Collected data:
========================================================================

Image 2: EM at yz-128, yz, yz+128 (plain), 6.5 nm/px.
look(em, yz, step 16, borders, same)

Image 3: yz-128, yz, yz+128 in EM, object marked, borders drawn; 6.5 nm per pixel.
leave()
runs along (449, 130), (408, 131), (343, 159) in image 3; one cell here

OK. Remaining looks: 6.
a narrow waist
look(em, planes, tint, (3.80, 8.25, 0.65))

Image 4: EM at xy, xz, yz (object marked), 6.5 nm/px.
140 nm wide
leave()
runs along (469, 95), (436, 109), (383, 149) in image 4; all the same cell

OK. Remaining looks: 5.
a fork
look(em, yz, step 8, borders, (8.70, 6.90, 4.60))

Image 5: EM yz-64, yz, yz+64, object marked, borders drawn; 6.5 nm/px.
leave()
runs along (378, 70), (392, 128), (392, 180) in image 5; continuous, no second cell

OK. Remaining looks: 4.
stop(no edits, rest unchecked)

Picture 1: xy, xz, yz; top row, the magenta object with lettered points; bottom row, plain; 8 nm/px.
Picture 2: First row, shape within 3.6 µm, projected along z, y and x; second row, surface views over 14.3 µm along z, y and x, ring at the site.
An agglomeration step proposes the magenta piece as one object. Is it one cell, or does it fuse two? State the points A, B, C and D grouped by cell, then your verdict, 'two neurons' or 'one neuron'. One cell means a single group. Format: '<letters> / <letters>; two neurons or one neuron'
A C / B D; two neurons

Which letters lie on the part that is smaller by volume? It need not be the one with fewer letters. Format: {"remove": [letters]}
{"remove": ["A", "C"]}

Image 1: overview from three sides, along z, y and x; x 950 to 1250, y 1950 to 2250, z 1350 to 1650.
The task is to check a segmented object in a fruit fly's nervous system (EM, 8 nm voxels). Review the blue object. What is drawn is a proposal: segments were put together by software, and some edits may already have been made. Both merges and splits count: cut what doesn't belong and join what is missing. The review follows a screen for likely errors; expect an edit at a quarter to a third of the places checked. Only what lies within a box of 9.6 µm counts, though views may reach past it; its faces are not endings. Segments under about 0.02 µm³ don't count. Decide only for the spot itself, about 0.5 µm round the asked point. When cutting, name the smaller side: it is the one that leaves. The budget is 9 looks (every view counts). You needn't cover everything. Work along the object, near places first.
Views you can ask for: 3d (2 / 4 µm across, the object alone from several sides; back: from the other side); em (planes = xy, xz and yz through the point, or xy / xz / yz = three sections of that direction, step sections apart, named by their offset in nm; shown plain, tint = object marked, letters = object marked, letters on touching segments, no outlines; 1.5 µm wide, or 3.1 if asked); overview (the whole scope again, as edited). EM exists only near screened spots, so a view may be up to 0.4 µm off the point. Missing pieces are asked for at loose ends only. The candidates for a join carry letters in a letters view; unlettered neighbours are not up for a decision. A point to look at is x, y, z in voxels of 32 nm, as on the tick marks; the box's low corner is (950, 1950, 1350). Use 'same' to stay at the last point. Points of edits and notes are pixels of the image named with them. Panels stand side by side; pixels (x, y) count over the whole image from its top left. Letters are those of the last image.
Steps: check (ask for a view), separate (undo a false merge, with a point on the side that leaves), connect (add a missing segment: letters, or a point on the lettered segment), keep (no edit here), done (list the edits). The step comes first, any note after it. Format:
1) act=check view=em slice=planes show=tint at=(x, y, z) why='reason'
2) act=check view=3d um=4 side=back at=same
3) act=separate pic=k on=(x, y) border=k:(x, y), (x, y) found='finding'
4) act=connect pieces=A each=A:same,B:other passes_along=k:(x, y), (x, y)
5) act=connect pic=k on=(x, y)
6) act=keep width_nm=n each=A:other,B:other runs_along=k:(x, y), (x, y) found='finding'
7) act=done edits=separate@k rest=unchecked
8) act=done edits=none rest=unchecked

========================================================================

Among the entries above, copy exactly only the lines starting with the one containing "Steps: check (ask" and going through the one containing "6) act=keep width_nm=n", both ends included.

* Task result:
Steps: check (ask for a view), separate (undo a false merge, with a point on the side that leaves), connect (add a missing segment: letters, or a point on the lettered segment), keep (no edit here), done (list the edits). The step comes first, any note after it. Format:
1) act=check view=em slice=planes show=tint at=(x, y, z) why='reason'
2) act=check view=3d um=4 side=back at=same
3) act=separate pic=k on=(x, y) border=k:(x, y), (x, y) found='finding'
4) act=connect pieces=A each=A:same,B:other passes_along=k:(x, y), (x, y)
5) act=connect pic=k on=(x, y)
6) act=keep width_nm=n each=A:other,B:other runs_along=k:(x, y), (x, y) found='finding'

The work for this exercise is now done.